The Orphanage

by Ken Lowery

Stars

A masterful piece of horror from Spain, the best country on earth for that kind of cinema.


Man, what a pleasure it is, finding a horror movie that understands dread. Merriam-Webster defines dread (the noun) as “great fear especially in the face of impending evil,” or “extreme uneasiness in the face of a disagreeable prospect.” “Impending evil,” “disagreeable prospect.” It’s the prospect of facing something, rather than actually facing the thing itself. Here’s where I start to sound like a bitter old cliché: American filmmakers have forgotten that dread is, in fact, the root of good horror. American horror instead focuses on the gratification rather than the build-up, and anyone with a sex life can tell you that someone focused only on that isn’t worth seeing a second time. But a filmmaker who knows how to coax and coerce you into greater fits of “oh please god no”? That is an infinitely more pleasurable experience.

The movie in question is The Orphanage, directed by Juan Antonio Bayona, written by Sergio G. Sanchez, and produced and pushed by Guillermo del Toro. Del Toro is horror royalty, and he reached that lofty position by first creating compelling people and situations and extrapolating the horror from their lives. Bayona and Sanchez do as well, and so The Orphanage is like the best ghost stories: half thriller, half murder mystery. But in this kind of murder mystery, the victims are as dangerous as the murderer, and they don’t follow any rules you understand.

The Orphanage is about Laura (Belén Rueda), who lived in the stately old building in Spain as one child among a handful of special needs kids.
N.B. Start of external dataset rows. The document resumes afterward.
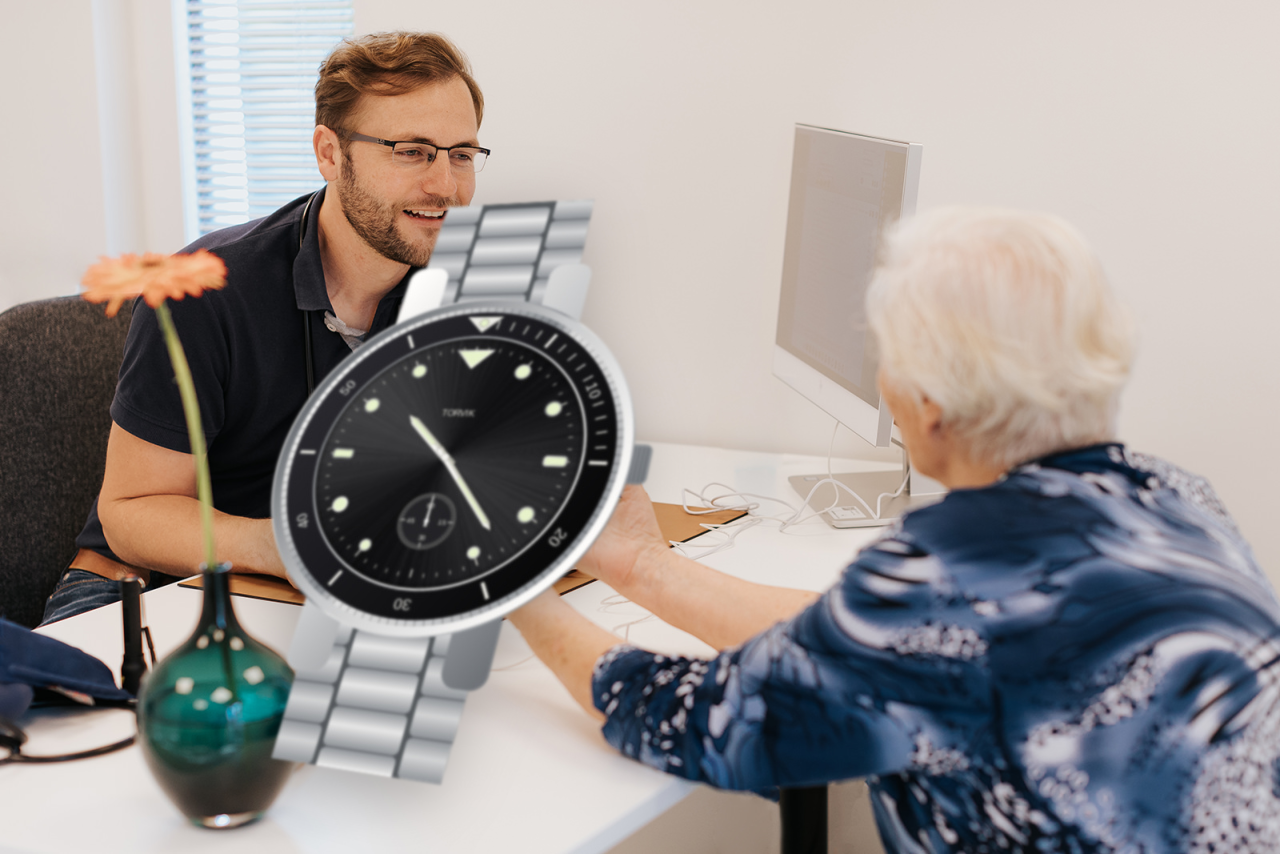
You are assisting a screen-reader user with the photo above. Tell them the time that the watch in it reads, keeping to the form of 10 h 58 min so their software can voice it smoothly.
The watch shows 10 h 23 min
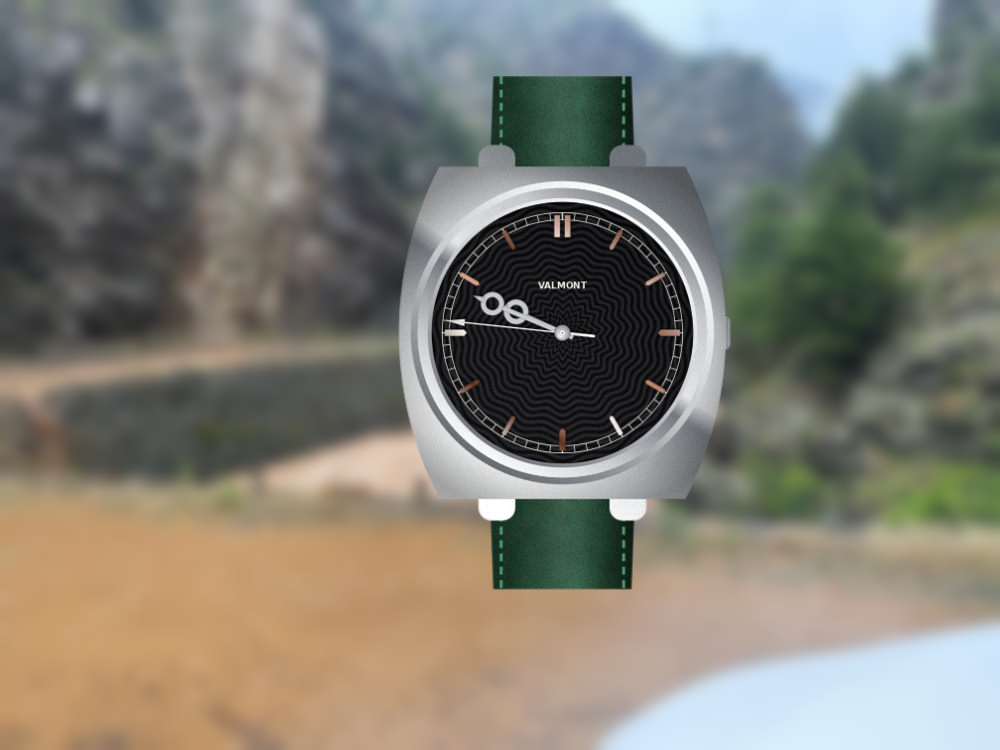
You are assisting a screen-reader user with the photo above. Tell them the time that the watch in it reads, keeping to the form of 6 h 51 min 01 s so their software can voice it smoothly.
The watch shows 9 h 48 min 46 s
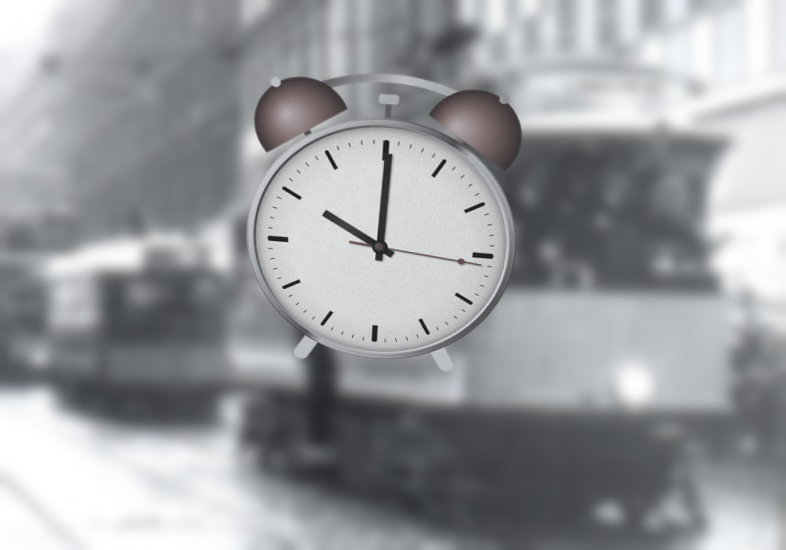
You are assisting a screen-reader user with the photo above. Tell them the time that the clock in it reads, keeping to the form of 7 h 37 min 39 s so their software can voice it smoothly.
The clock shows 10 h 00 min 16 s
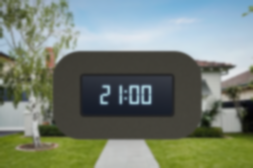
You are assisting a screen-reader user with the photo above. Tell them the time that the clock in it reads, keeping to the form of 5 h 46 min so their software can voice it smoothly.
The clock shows 21 h 00 min
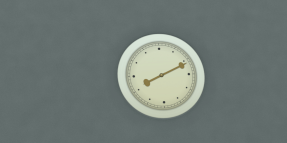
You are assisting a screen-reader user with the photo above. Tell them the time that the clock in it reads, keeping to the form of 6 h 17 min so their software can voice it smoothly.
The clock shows 8 h 11 min
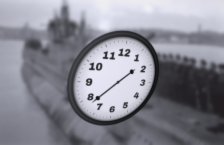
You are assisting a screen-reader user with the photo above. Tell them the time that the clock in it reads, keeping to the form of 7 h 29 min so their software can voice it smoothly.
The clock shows 1 h 38 min
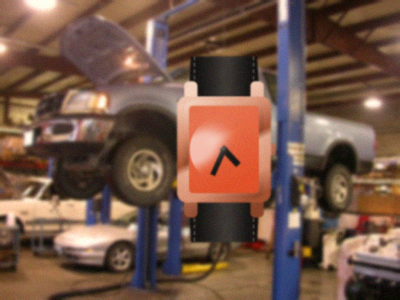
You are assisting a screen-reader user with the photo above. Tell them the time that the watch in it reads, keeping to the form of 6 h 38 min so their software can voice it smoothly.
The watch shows 4 h 34 min
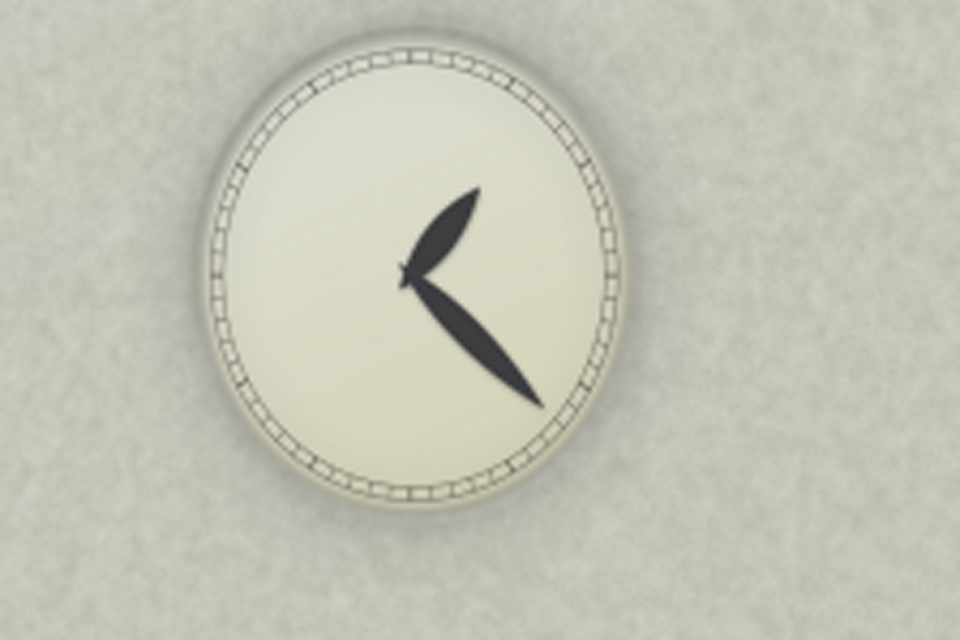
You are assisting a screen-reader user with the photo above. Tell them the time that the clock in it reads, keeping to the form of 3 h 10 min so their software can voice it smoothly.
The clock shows 1 h 22 min
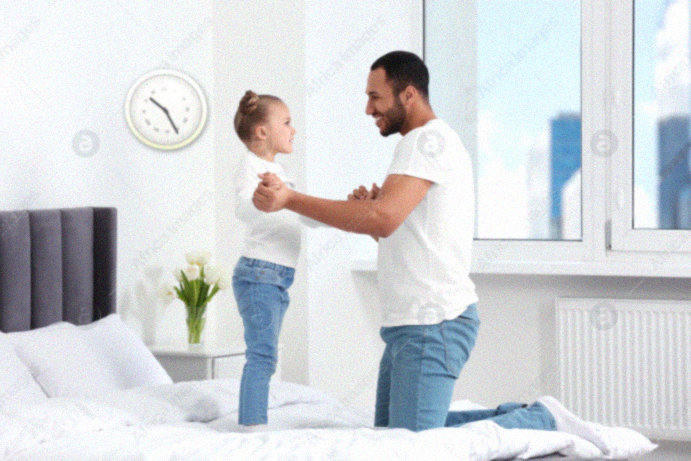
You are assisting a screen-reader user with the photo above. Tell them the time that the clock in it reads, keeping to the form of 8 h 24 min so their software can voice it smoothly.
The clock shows 10 h 26 min
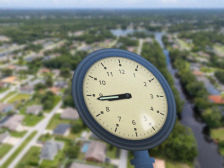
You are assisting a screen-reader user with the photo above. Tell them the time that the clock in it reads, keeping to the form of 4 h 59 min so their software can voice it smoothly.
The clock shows 8 h 44 min
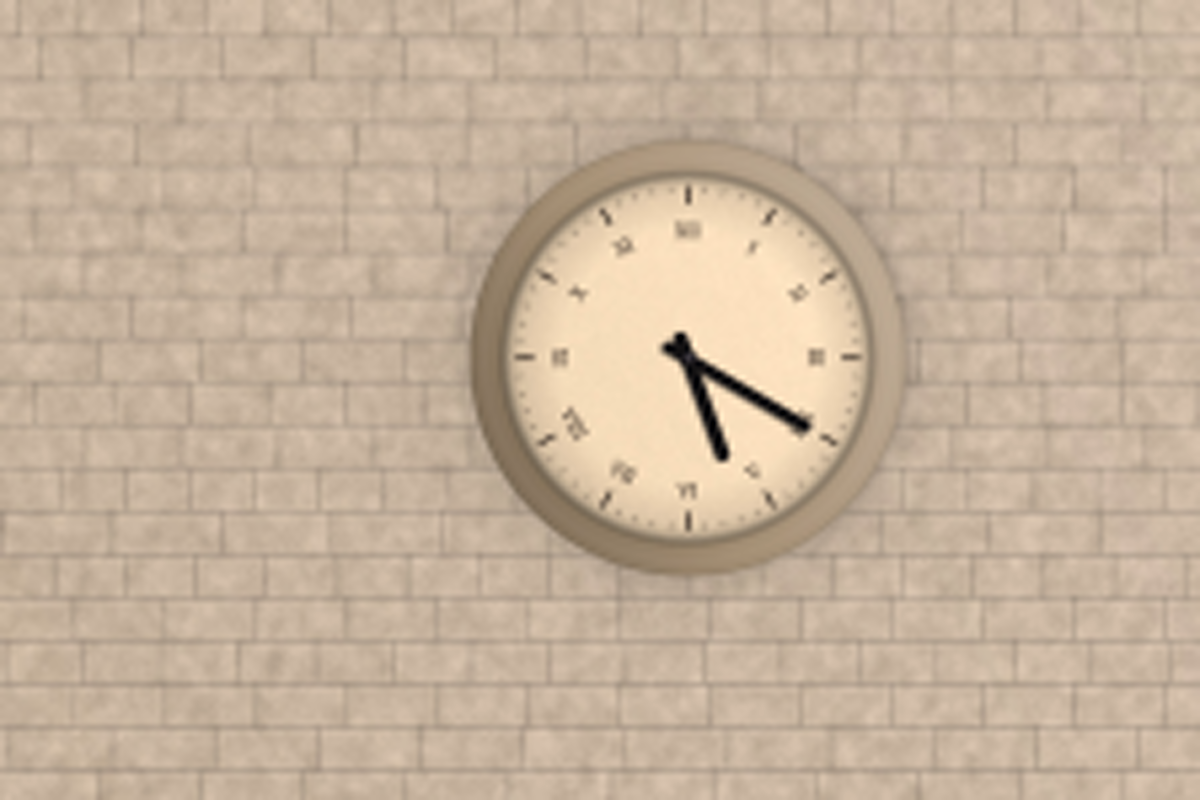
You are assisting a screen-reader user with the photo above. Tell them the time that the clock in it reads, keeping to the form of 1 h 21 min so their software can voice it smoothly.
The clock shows 5 h 20 min
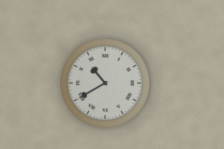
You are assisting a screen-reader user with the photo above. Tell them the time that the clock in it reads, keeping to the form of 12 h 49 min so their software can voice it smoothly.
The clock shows 10 h 40 min
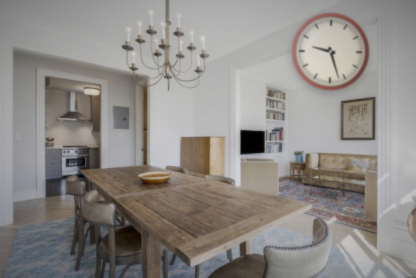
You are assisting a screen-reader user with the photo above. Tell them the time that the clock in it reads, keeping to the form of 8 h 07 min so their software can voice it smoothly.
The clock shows 9 h 27 min
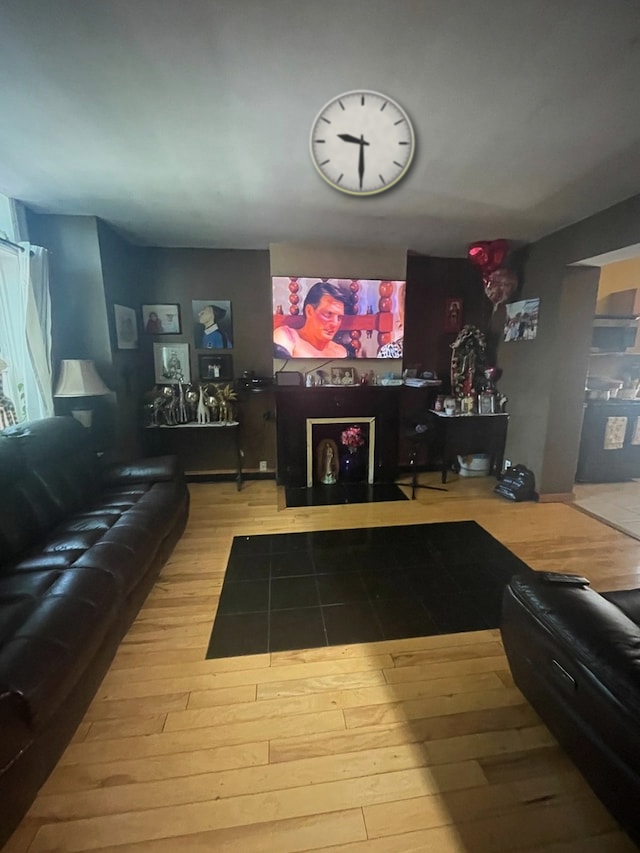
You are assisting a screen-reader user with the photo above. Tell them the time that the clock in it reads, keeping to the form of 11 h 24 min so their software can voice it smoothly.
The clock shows 9 h 30 min
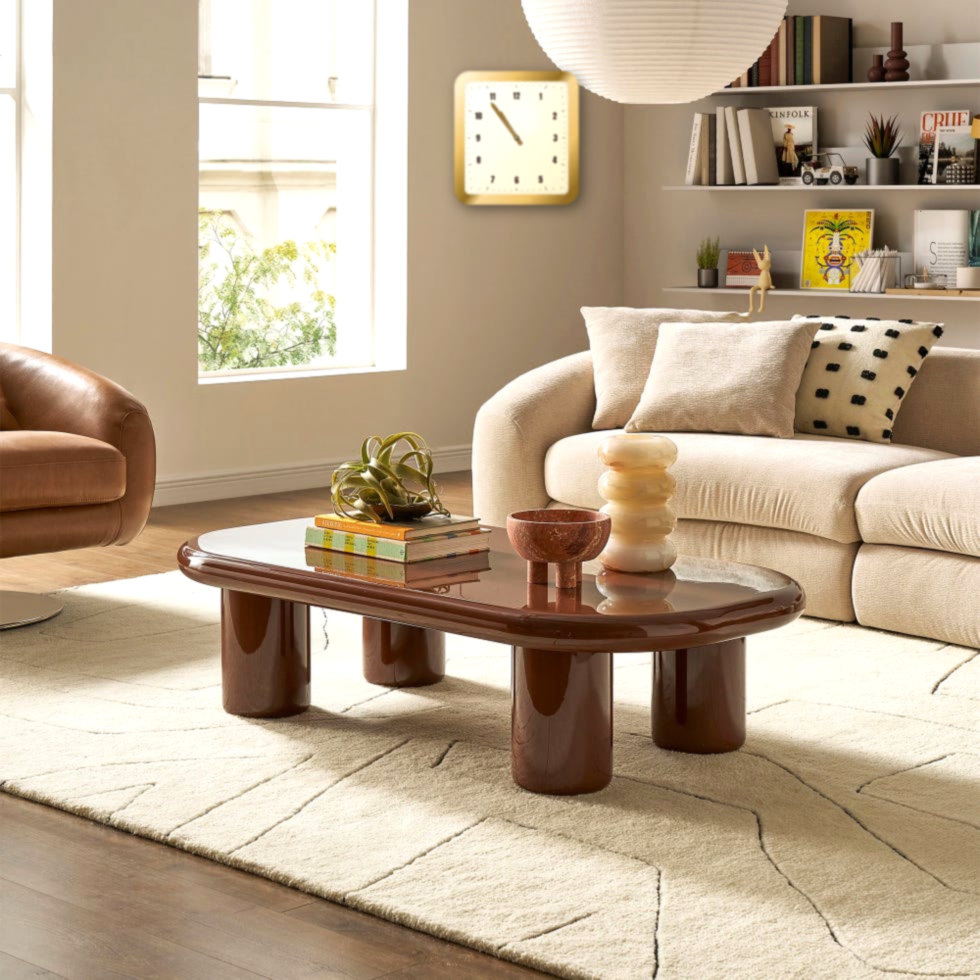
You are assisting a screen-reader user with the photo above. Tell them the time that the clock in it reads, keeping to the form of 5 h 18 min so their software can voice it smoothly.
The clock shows 10 h 54 min
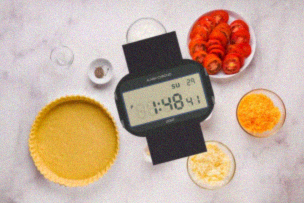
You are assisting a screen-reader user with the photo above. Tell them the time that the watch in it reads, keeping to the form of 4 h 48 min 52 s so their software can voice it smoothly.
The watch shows 1 h 48 min 41 s
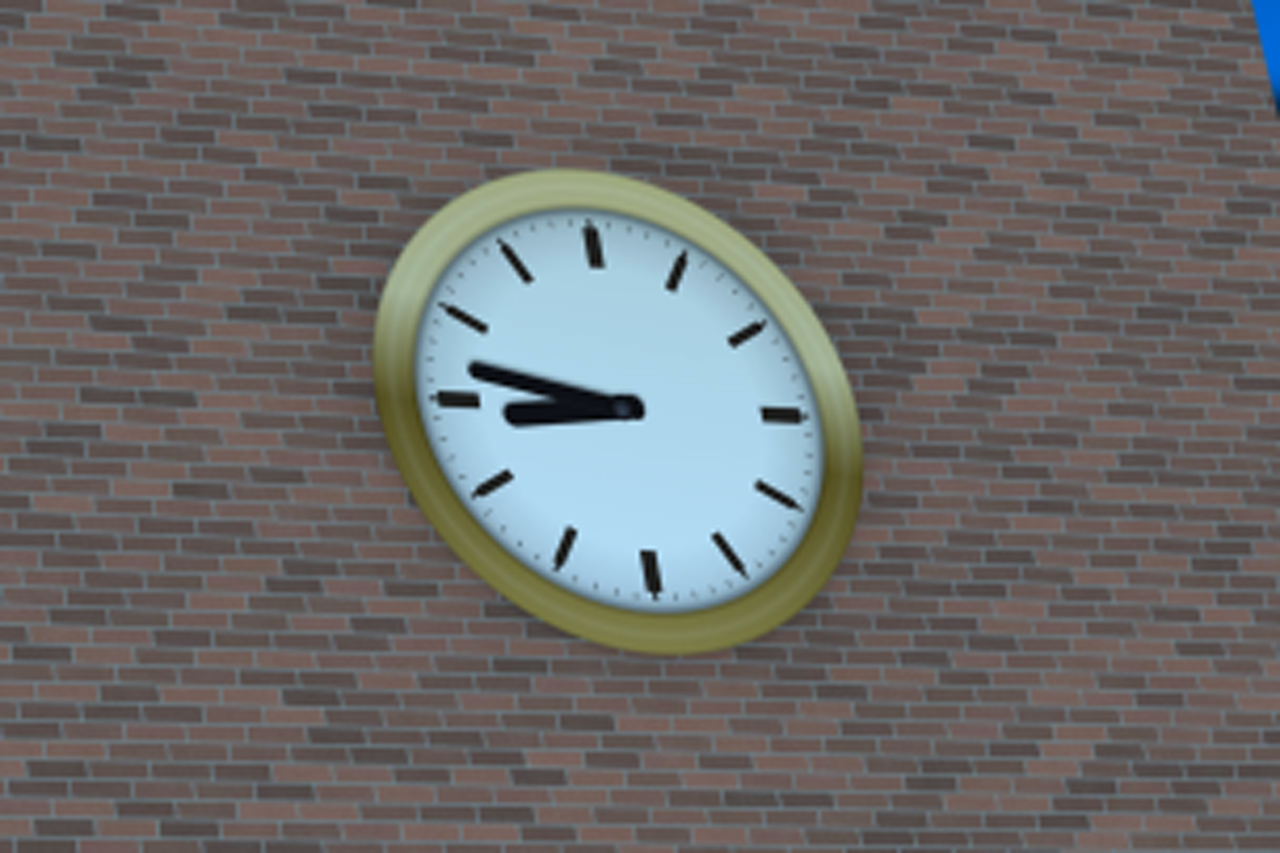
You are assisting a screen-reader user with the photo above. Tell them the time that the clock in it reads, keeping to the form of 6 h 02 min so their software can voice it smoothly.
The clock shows 8 h 47 min
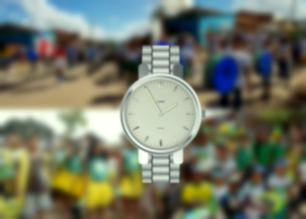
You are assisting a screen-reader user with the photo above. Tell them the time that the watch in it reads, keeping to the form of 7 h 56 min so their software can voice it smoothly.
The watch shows 1 h 55 min
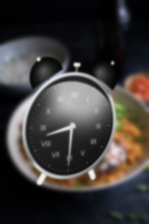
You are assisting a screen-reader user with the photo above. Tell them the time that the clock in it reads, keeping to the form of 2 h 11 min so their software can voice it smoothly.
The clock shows 8 h 30 min
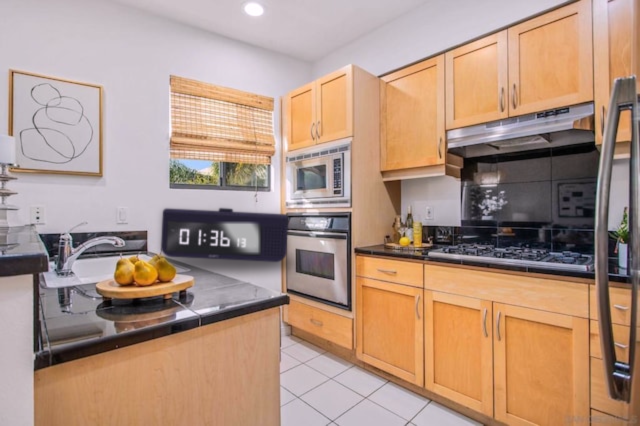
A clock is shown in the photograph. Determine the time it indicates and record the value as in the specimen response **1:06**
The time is **1:36**
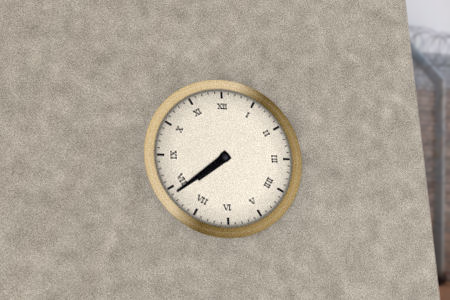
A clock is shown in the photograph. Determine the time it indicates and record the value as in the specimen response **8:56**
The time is **7:39**
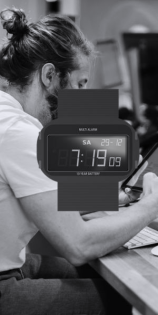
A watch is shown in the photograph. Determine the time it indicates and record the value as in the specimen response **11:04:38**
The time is **7:19:09**
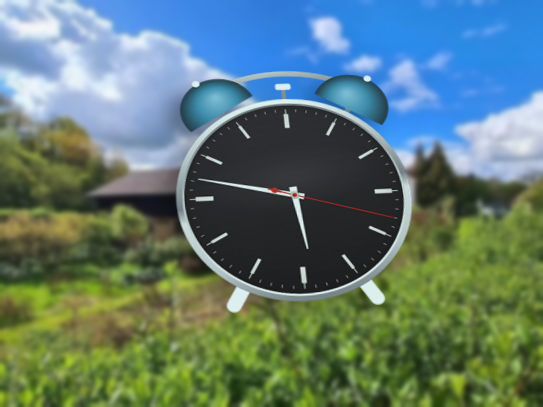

She’s the lucky one that gets out, and years later, as a wife and mother of her own adopted child, she moves back in to provide the same merciful paradise she herself grew up in. But the orphanage – remote as it is, near the coastline with a long-dormant lighthouse nearby – has its own secret history, one Laura may never understand. At least not without sacrifice.

There’s a lot of homage work going on here, or at least a lot of notions and ideas I’ve seen used in other great ghost stories, from Poltergeist (you’ll know the scene) to The Haunting of Hill House by Shirley Jackson. Another trait they all share is in acknowledgment of the permanence of locations; in a place where a building can stand for decades or centuries and change hands a dozen times, it’s the people who are brief and fleeting. The house stays; the house remembers.

Laura is a strong character. She’s a mother, as are so many female protagonists featured in haunted house stories, which neatly answers the one question that must logically arises when considering a haunted house. Namely: Why the hell don’t you just move away? Answer: My child is in danger. But Laura is as brave in the end as she is in the beginning; she knows her fear, but masters it. We believe her. That courage gives us enough to keep our eyes open during the unbearable.

And so, oddly enough, does the presence of her husband Carlos (Fernando Cayo). Carlos is an actual presence in Laura’s life, not just a foil. I like it when a story acknowledges that adults have complex relationships and people they rely on, and that going it alone is unusual, especially in times of uncertainty or danger. Horror movies almost universally do everything they can to isolate the protagonist from the outside world; in an age of cell phones and GPS, the deus ex machina of outside help can too easily spoil the helplessness most storytellers rely on to generate fear. But Laura does what anyone would do in her situation: She turns to the authorities, then to paranormal investigators, and all the while she leans on her increasingly skeptical husband. When she finally must face the old orphanage alone, we know why. This story is about her and only her, in ways even she doesn’t know.

The pace of The Orphanage will throw some people. Horror is perhaps the most nakedly musical film genre, relying on steady beats to lull its audience in for maximum effect. If you’ve seen a lot of slasher movies, you know exactly what beats I’m talking about; it’s how you know exactly when the Bad Thing is going to happen to the Hapless Teenager. The Orphanage’s beat is slower, but its rewards are far richer as a result. It’s nice when someone chooses to build a symphony instead of another pop song.